(設問一覧)
• A. 結露核測定に関する本文によると、冷却部は試料表面をどこまで冷却しますか？
• B. 結露核測定に関する本文の続きを、最後の段落の後から書き進めてください。

説明

結露核測定装置及び結露核測定方法

【課題】結露の核となり得る試料表面の付着物の大きさ測定できるようにする。
【解決手段】試料表面で結露を生じさせる冷却機構48と、冷却機構48によって試料表面に発生した露の成長度合いを導出するとともに、この導出された成長度合いに基づいて、付着物の大きさを導出する導出処理部と、が含まれている。導出処理部は、試料表面上の複数の露について成長度合いを導出するとともに、成長度合いの最も小さい露についての成長度合いに対して所定の閾値以上の成長度合いを有する露については除外して統計処理して付着物の大きさを導出する。露の成長度合いは、所定時間ごとに測定された試料表面上の露の粒径の変化割合に基づいている。

【発明の詳細な説明】
【技術分野】
【0001】
本発明は、結露核測定装置及び結露核測定方法に関するものである。
【背景技術】
【0002】
従来、下記特許文献1、2及び3に開示されているように、試料の周囲気体を冷却して試料表面を結露させ、この結露の具合によって試料表面の性状を観察する試料表面検査方法が知られている。
【0003】
一方、特許文献4、5及び6に開示されているように、試料を冷却して表面を結露させ、この結露の生じた試料表面に検査光を照射するとともにその散乱光を検出することにより、試料表面の汚染を検出する方法が知られている。
【先行技術文献】
【特許文献】
【0004】
【特許文献1】特開昭61−198045号公報
【特許文献2】特開平2−168150号公報
【特許文献3】特開平9−127006号公報
【特許文献4】特開平5−340885号公報
【特許文献5】特開平5−240797号公報
【特許文献6】特開平11−201907号公報
【発明の概要】
【発明が解決しようとする課題】
【0005】
前述の特許文献1〜6は、結露を利用して表面の汚染の有無を検出することができるが、結露の核となる付着物(汚染粒)の大きさを測定できるものではない。
【0006】
そこで、本発明は、かかる点に鑑みてなされたものであり、その目的とするところは、結露の核となり得る試料表面の付着物の大きさを測定できるようにすることにある。
【課題を解決するための手段】
【0007】
前記の目的を達成するため、本発明は、試料表面の付着物であって結露の核となり得るものの大きさを測定する装置であって、前記試料表面で結露を生じさせる結露誘起手段と、前記結露誘起手段によって前記試料表面に発生した露の成長度合いを導出するとともに、この導出された成長度合いに基づいて、前記付着物の大きさを導出する導出手段と、が含まれている結露核測定装置である。
【0008】
本発明では、試料表面で結露を生じさせるとともに、この試料表面に発生した露の成長度合いに基づいて、核となり得る試料表面の付着物の大きさを導出することができる。
【0009】
ここで、前記結露誘起手段は、前記試料表面を露点以下に冷却する冷却部を含むのが好ましい。この態様では、試料表面に確実に結露を生じさせることができる。
【0010】
また、前記導出手段は、前記試料表面上の複数の露について成長度合いを導出するとともに、成長度合いの最も小さい露についての成長度合いに対して所定の閾値以上の成長度合いを有する露については導出対象又は測定結果から除外するのが好ましい。所定の閾値以上の成長度合いを示す露については、露同士が融合して成長したもの(融合成長)であると推測される。このため、この態様のように、所定の閾値以上の成長度合いを示すデータを除外することにより、露が単独で成長する(独立成長)ときの成長度合いを求めることができるので、露の核の大きさを精度よく求めることができる。

(表示データ)
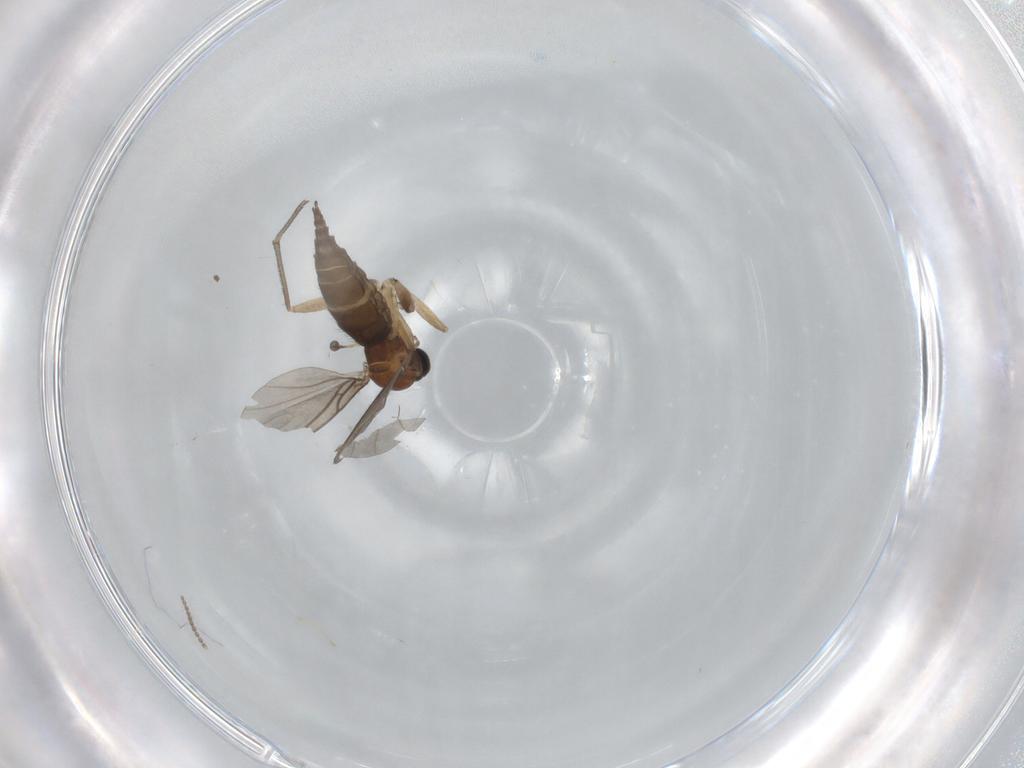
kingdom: Animalia
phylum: Arthropoda
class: Insecta
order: Diptera
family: Sciaridae
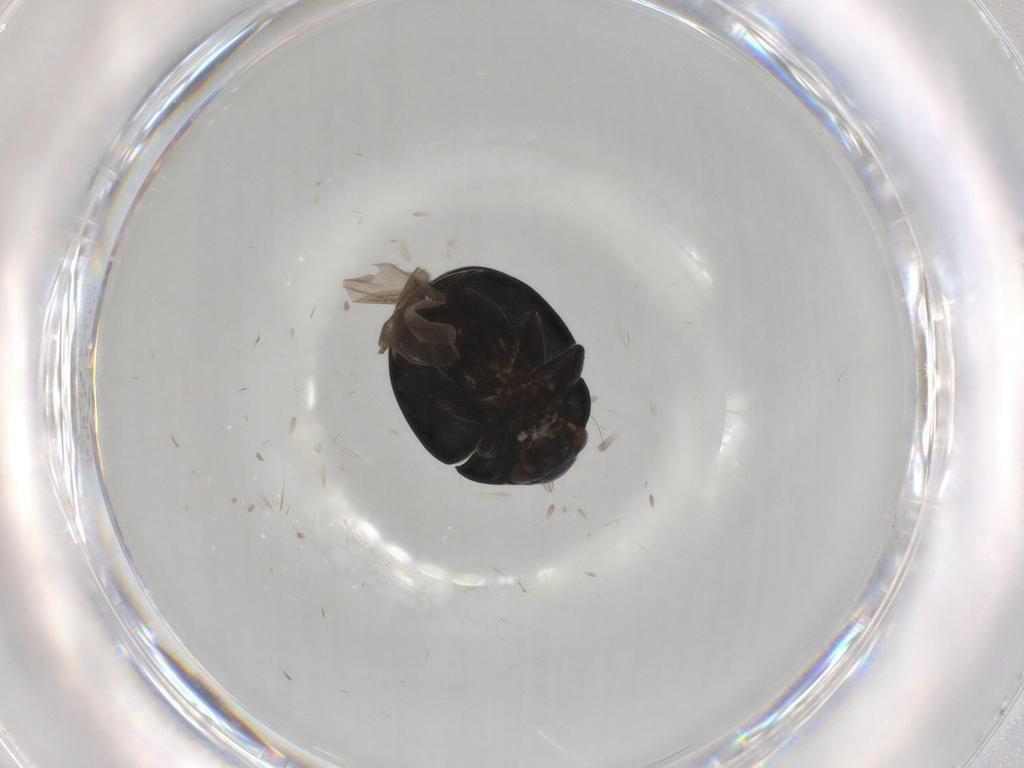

(回答)
• A. 露点以下まで冷却します。

• B.
【0011】
また、前記露の成長度合いは、所定時間ごとに測定された前記試料表面上の露の粒径の変化割合に基づいているのが好ましい。この態様では、露の粒径を所定時間ごとに測定し、その変化割合から露の成長度合いを導出することができる。そして、粒径の変化割合を結露開始時点まで外挿することにより、試料の付着物の大きさを求めることができる。
【0012】
この態様において、前記粒径は、所定方向の露の幅を複数個所測定したうちの最大幅によって規定されるのが好ましい。この態様では、露が断面円形状でない場合にも粒径を規定することができ、しかも測定時の演算ステップを軽減することができる。
【0013】
また、前記粒径は、前記試料表面が基準平面に対して傾斜している場合に、その傾斜角度に応じて補正されるのが好ましい。試料表面が基準平面に対して傾斜している場合にそのまま粒径を測定すると測定誤差の要因となり得るが、この態様では、傾斜角度に応じて測定値を補正するので、測定精度を向上することができる。
【0014】
また、前記結露核測定装置は、試料がセットされる試料台と、撓み変形可能な先端部を有するプローブと、前記プローブの先端部を振動させる励振部と、前記プローブの先端部の振動に応じて前記プローブの先端部と前記露又は前記試料との接触又は近接を判定する判定部と、前記試料台に対する前記プローブの相対的な位置を変えさせる変位機構と、前記試料台に対する前記プローブの相対変位量を測定する相対変位量導出部と、が含まれ、前記導出手段は、前記判定部による接触又は近接の有無及び前記相対変位量導出部によって測定された相対変位量に基づいて、前記露の粒径を測定するようにしてもよい。この態様では、プローブの先端部を振動させながら、試料台に対するプローブの相対的な位置を変え、プローブの先端部の振動に応じてプローブ先端部と露又は試料との接触又は近接を判定し、その判定結果に基づいて露の粒径を測定する。つまり、プローブの先端部が露又は試料に接触又は近接するとせん断力を受けるので、プローブ振動の振幅が減衰する。測定部がこの減衰を検出するとともに、そのときのプローブの相対変位量に基づいて露の形状を測定することができる。
【0015】
また、前記導出手段は、前記露を画面上に拡大表示させ、この拡大表示された画像のデータから前記露の粒径を測定するようにしてもよい。この態様では、画面上に表示された画像のデータから露の粒径を測定することができる。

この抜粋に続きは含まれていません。